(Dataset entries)
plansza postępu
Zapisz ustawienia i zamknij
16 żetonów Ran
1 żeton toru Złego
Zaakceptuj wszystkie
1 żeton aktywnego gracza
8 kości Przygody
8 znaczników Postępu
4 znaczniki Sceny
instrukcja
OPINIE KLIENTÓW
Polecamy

### TASK INSTRUCTIONS
Copy out all the records exactly.

### RESPONSE AREA
plansza postępu
Zapisz ustawienia i zamknij
16 żetonów Ran
1 żeton toru Złego
Zaakceptuj wszystkie
1 żeton aktywnego gracza
8 kości Przygody
8 znaczników Postępu
4 znaczniki Sceny
instrukcja
OPINIE KLIENTÓW
Polecamy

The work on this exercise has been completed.